The five family groups comprised sisters Rhonda, 47; Martha, 33; and Betty Colt, 46, who slept every night with her brother, Charlie. There were also two of Betty’s daughters who each had children who proved to be from unions of related parents.
Betty’s son Bobby, 15, who had severe psoriasis and needed urgent dental work, could not talk in a way that could be understood, he wet and soiled his bed and his learning ability was at kindergarten level.
Martha’s sons Albert, 15, and Jed, 14, also had speech problems, no personal hygiene and teeth that were in need of urgent dental work.
Betty’s son Billy, 14, was underweight and not growing properly, as well as having hearing and sight problems, spoke unintelligibly, had an intellectual disability and could barely read or count.
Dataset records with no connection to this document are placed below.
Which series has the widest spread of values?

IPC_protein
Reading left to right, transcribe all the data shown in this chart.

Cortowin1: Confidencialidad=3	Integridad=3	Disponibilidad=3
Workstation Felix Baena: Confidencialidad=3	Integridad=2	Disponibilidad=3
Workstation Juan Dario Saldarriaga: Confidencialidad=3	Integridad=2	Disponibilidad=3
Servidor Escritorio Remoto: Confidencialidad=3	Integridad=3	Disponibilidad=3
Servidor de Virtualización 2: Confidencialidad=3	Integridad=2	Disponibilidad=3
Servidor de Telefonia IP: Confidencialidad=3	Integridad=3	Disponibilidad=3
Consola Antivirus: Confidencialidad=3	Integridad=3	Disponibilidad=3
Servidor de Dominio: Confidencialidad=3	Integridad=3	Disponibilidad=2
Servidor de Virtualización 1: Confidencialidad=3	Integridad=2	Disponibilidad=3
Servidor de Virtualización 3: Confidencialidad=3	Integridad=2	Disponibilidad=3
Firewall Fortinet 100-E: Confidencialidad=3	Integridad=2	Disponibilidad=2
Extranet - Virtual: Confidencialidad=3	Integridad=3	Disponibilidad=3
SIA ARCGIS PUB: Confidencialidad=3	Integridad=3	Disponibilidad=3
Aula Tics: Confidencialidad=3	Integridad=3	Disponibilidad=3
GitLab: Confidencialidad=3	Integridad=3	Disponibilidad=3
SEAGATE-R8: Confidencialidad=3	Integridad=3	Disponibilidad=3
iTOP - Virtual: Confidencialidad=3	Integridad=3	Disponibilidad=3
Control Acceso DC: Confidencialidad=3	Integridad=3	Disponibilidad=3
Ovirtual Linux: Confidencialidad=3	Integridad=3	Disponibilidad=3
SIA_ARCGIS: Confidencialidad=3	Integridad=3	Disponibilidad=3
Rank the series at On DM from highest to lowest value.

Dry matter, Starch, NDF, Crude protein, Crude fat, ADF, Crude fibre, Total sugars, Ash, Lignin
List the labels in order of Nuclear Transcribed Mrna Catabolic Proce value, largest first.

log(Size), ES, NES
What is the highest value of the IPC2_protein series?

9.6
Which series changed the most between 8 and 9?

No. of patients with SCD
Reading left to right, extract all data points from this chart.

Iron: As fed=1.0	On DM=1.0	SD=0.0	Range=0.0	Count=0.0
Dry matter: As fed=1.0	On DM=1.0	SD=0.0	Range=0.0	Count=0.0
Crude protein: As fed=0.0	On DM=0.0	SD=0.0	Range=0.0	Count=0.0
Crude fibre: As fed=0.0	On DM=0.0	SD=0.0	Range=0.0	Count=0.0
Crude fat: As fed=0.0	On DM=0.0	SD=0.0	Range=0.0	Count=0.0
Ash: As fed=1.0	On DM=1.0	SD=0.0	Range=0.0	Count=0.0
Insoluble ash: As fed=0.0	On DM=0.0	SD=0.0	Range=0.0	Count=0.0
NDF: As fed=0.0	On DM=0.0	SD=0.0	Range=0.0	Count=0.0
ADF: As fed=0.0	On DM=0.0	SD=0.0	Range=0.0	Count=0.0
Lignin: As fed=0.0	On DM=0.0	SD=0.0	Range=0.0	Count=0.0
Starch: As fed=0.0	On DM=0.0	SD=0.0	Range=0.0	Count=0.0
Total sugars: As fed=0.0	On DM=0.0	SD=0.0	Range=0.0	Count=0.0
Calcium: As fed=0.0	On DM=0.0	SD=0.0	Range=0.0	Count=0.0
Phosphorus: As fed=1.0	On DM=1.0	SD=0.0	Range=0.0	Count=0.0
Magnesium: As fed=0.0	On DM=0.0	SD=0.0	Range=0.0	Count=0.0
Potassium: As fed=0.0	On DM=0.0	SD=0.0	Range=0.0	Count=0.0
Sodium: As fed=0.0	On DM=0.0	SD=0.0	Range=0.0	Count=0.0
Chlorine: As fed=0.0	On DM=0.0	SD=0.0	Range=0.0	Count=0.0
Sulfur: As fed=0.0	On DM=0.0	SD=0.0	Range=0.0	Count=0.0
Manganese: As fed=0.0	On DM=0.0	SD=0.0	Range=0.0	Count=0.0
Kimberly Colt, 14, was underweight and could not clean her teeth, use toilet paper or comb her hair. She had problems with hearing, speech, sight, and could not read or write.
When approached by one of the officers who had called at the “camp”, Kimberly threatened to cut off the officer’s fingers.
Betty’s son Brian, 12, had extensively decayed teeth, had borderline normal hearing and did not understand showering. His eyes were misaligned and he could not read, write or recognise numbers.
On July 18, 2012, police and social workers removed 12 children from the valley – and after careful questioning, harrowing tales emerged.
Kimberly told of sexual contact with her uncle, Dwayne, who was 9-years-old, while her aunt, Carmen, 8, watched. Sisters Ruth, 7, and Nadia, 9, had sexual touching with their brothers Albert, 15; Jed, 14; and Karl, 12.
In one sad story, social workers were told how three brothers aged 14 and under tied their sister, 8, and niece, 13, naked to a tree.
The court documents revealed that clinicians and geneticists who took mouth swabs from the children deduced five of them had parents who were themselves “closely related” to one another while another five had parents who were “related”.
But the complex tale of intimate relations was found to go back to Betty, Martha and Rhonda’s maternal grandparents, who had been brother and sister.
Betty had 13 children, some of whom were probably fathered by her father, Tim, and her brother, Charlie. Along the way one of Betty’s daughters, Tammy, 27, died from a genetic disease known as Zellweger syndrome.
Since the discovery of the events in the hidden valley, some children have since been placed with foster families, while others are in treatment programmes for sexualised behaviour and psychological trauma.
They are said to be making progress with schooling and hygiene, but Betty Colt, said the Telegraph, appears to be in denial and her lawyer has disputed the court’s findings.